企業が本来行うべき「働き方改革」とは? ~ 会社と社員の双方がメリットを得られる「働き方の選択肢」を用意する

政府の政策のもと、多くの企業が「働き方改革」を行っています。ですが、政府が推し進めている「働き方改革」は、実際に企業が行うべき「働き方改革」とは、必ずしも一致していないことも明らかになっています。

このノートでは、企業が成長し、かつ、会社も社員も双方がメリットを得ることができるようにするために、以下の働き方改革の要点を解説します。

◆ 働き方改革の背景は?
◆ 働き方改革で発生している問題は?
◆ 企業にとって必要な働き方改革の方法とは?

会社と社員の双方がメリットを得られる「働き方の選択肢」を用意する

働き方改革が様々な企業で行われている

現在、政府が「働き方改革」を推進しています。そのため、テレビや雑誌などのメディアでも「働き方改革」の特集が組まれています。今は就職活動の時期でもあるので、優秀な新入社員を確保する目的で「自社の働き方改革」をアピールしている企業もあります。

一言で「働き方改革」と言っても、その直面する課題と方法は企業によって様々です。働き方改革に関する課題には、「非正規雇用の処遇改善」「労働生産性の向上」「長時間労働の是正」「女性の労働参加」などがあります。その課題のための施策も「テレワークや在宅勤務の推進」や「残業の削減」など様々です。または、「会社に保育園を用意する」というのも働き方改革の1つです。(この「保育園を用意する」ことは、子供を育てる女性が少しでも働きやすくなるため、私たちも是非加速してほしいと思っています)

政府の推進する働き方改革とは?

政府が働き方改革を推進する背景には「日本の人口(労働力人口)が予想以上に大きく減ってしまい、日本という国の国力や生産力が下がってしまう」という問題に直面しているからです。その対策として、以下のことが必要だと考えられ、企業が推進しています。

1. 女性や高齢者などの働き手を増やす
2. 出生率を高めて将来の働き手を増やす
3.「低い低い」と言われている一人当りの生産性を高める

企業の働き方改革の多くは、「残業をなくせ!」

メディアや雑誌などの働き方改革の特集でよく目につくものは「長時間労働の解消」という課題です。「長時間労働の解消」の課題に対して、企業内で最も行われている対策が「残業をなくす」や「テレワークや在宅勤務の導入」です。

ある企業では「残業をしなかった人に『残業しなかった手当』をだす」ことが行われています。企業の総コストに対して人件費の割合は高いため、売上を減らすことなく残業代を削減できれば業績を大きく改善する事ができます。さらに、残業や通勤時間を減らすことができれば、社員がより元気で健康となり、会社も明るく活気づきます。

**データセットの記録:**
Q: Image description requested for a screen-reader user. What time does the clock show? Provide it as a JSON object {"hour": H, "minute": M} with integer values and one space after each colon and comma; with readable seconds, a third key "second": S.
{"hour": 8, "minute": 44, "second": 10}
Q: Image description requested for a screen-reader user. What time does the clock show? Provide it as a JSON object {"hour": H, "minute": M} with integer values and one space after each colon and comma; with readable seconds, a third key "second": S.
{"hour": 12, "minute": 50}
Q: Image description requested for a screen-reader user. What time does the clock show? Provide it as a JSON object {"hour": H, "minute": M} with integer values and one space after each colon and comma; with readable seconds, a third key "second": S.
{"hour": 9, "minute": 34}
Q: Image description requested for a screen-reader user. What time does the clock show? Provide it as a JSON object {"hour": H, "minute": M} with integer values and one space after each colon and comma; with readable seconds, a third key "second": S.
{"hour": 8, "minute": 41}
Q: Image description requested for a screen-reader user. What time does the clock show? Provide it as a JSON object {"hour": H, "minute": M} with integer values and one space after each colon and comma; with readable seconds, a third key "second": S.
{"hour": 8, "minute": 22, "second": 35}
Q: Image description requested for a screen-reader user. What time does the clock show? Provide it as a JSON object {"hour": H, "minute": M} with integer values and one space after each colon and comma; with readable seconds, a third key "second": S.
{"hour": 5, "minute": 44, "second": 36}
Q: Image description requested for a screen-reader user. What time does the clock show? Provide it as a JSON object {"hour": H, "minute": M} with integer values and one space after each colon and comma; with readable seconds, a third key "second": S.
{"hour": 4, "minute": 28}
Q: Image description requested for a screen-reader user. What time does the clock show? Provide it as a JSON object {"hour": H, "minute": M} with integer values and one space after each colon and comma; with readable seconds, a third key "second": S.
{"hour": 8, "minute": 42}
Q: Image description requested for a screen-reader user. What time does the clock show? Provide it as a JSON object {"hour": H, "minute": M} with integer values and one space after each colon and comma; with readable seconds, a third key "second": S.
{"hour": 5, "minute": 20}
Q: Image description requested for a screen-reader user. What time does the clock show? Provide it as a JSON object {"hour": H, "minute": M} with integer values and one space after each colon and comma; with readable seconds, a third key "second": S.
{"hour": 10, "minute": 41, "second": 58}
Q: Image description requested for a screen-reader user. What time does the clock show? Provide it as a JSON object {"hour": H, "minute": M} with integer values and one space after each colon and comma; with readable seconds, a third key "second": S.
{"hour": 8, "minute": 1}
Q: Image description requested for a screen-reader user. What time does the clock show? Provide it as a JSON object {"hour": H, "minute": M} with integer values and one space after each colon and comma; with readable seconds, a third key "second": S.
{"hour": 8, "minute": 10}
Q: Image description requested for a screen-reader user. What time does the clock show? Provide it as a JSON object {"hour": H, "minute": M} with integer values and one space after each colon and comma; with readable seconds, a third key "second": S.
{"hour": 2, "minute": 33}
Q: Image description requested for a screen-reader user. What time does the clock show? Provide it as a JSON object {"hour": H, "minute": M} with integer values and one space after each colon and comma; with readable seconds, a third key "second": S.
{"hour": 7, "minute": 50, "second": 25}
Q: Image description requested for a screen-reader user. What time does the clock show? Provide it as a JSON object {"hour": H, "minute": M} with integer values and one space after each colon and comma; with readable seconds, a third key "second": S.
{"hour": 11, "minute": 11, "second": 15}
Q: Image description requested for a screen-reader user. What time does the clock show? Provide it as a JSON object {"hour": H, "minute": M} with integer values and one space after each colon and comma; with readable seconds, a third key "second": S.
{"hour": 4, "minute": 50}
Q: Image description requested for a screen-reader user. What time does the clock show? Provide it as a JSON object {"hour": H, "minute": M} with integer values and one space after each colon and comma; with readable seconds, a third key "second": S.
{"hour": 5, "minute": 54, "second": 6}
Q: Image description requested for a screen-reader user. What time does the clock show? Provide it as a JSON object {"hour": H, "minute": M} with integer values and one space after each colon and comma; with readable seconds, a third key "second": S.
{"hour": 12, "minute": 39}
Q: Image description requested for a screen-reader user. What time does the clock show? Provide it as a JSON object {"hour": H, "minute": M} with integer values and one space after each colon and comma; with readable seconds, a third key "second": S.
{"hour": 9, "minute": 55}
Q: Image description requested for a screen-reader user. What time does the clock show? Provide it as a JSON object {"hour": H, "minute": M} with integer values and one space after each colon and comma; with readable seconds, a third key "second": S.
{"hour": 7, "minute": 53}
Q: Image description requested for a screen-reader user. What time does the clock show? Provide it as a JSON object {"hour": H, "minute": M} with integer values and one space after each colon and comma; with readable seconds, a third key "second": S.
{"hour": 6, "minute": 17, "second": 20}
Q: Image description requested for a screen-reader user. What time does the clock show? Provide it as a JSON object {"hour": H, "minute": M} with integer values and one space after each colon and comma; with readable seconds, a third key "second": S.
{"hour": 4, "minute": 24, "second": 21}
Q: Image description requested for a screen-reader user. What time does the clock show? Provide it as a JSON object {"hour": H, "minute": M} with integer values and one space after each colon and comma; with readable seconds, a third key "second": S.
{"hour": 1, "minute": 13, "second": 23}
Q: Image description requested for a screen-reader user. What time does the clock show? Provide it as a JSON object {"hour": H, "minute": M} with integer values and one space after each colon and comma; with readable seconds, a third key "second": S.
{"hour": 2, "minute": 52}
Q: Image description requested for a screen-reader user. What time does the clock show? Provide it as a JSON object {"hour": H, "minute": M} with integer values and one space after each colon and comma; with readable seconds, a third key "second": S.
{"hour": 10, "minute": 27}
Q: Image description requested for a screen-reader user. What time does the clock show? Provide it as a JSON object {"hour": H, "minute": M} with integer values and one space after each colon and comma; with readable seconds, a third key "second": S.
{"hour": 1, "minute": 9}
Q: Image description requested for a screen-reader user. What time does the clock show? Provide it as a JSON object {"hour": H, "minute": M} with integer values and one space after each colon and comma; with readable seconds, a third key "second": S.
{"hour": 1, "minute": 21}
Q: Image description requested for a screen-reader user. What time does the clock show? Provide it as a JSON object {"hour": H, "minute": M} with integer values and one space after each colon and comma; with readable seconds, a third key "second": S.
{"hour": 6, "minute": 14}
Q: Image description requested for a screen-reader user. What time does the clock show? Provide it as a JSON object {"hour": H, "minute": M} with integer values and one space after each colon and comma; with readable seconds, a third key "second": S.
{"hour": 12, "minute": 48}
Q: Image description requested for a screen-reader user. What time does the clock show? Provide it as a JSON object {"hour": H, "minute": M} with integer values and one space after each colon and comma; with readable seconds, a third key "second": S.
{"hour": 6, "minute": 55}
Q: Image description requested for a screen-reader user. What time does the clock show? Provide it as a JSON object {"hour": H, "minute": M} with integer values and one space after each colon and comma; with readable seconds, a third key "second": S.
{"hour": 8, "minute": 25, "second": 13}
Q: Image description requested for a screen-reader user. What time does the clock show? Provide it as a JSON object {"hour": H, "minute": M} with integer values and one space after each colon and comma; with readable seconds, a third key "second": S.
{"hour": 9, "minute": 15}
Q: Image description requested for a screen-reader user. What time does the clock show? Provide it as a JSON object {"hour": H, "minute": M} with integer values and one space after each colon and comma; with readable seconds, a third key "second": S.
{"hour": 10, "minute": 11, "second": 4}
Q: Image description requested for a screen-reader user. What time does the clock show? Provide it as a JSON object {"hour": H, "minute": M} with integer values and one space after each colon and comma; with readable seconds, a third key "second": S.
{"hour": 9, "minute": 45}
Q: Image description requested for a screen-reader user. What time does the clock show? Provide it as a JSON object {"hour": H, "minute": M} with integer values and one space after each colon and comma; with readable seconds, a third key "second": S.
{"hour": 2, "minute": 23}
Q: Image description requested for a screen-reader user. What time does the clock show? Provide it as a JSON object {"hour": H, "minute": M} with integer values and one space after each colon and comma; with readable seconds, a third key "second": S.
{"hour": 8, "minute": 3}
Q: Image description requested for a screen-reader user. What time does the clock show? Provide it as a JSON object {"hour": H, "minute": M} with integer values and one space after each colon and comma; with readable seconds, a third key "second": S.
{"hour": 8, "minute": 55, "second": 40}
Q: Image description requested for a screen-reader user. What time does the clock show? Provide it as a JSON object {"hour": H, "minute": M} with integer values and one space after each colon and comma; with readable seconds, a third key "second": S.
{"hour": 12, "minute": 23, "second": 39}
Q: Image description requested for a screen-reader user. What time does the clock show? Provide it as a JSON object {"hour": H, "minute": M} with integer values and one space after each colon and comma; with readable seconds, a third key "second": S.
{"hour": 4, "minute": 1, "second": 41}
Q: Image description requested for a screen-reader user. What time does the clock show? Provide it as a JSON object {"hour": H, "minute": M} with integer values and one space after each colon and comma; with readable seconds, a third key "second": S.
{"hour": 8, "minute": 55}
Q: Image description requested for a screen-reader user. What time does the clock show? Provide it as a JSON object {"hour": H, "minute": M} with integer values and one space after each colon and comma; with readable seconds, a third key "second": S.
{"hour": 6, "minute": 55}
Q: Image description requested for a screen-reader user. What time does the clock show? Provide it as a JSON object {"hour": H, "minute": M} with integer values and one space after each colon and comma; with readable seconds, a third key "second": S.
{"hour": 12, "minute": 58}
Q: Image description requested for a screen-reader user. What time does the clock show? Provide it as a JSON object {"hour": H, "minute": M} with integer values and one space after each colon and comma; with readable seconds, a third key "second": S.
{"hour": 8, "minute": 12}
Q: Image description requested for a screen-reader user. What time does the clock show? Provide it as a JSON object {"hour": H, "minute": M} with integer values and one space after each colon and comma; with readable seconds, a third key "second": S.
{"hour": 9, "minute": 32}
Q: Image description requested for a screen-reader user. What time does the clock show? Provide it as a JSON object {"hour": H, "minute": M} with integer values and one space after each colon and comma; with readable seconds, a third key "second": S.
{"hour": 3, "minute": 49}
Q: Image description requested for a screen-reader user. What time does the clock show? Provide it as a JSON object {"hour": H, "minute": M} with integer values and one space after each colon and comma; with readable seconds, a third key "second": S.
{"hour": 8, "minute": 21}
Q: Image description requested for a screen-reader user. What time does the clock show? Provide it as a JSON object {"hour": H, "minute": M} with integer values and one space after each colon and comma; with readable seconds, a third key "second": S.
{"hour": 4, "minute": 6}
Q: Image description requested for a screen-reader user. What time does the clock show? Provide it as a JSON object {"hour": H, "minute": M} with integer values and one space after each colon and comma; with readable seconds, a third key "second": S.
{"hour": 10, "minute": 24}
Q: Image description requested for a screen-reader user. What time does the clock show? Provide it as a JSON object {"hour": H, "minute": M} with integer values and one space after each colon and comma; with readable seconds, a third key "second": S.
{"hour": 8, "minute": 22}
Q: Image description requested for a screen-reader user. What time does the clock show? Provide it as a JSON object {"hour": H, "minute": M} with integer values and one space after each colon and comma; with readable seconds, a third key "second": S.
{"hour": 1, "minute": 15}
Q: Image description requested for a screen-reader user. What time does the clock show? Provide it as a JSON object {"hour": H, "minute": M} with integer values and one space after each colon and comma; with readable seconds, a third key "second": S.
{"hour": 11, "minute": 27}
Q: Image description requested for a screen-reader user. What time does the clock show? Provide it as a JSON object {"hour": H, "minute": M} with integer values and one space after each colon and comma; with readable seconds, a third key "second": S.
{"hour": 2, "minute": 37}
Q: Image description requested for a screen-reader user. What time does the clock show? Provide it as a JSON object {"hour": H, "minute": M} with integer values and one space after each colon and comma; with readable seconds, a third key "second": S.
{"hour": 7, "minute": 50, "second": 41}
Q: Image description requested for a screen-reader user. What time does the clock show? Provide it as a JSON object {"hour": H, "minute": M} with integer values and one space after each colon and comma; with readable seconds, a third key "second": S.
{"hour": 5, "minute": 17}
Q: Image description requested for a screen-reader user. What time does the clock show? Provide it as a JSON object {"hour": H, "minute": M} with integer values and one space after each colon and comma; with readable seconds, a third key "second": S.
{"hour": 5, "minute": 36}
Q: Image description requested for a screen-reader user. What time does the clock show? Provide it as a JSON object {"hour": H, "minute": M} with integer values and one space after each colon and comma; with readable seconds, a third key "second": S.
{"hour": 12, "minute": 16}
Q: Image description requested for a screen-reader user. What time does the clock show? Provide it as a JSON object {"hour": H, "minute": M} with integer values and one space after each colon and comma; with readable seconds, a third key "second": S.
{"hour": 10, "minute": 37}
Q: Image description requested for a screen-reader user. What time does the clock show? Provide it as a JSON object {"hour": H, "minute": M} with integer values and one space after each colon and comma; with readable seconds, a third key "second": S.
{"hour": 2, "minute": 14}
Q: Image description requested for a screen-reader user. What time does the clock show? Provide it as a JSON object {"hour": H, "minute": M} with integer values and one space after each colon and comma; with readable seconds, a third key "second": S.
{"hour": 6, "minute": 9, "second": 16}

**やること:** 働き方改革についての文章から、「企業が本来行うべき「働き方改革」とは? ~ 会社と社員の双方がメリットを得られる「働き方の選択肢」を用意する」から「ことも明らかになっています。」までを一字一句変えずに抜き出してください。

**回答全文:**
企業が本来行うべき「働き方改革」とは? ~ 会社と社員の双方がメリットを得られる「働き方の選択肢」を用意する

政府の政策のもと、多くの企業が「働き方改革」を行っています。ですが、政府が推し進めている「働き方改革」は、実際に企業が行うべき「働き方改革」とは、必ずしも一致していないことも明らかになっています。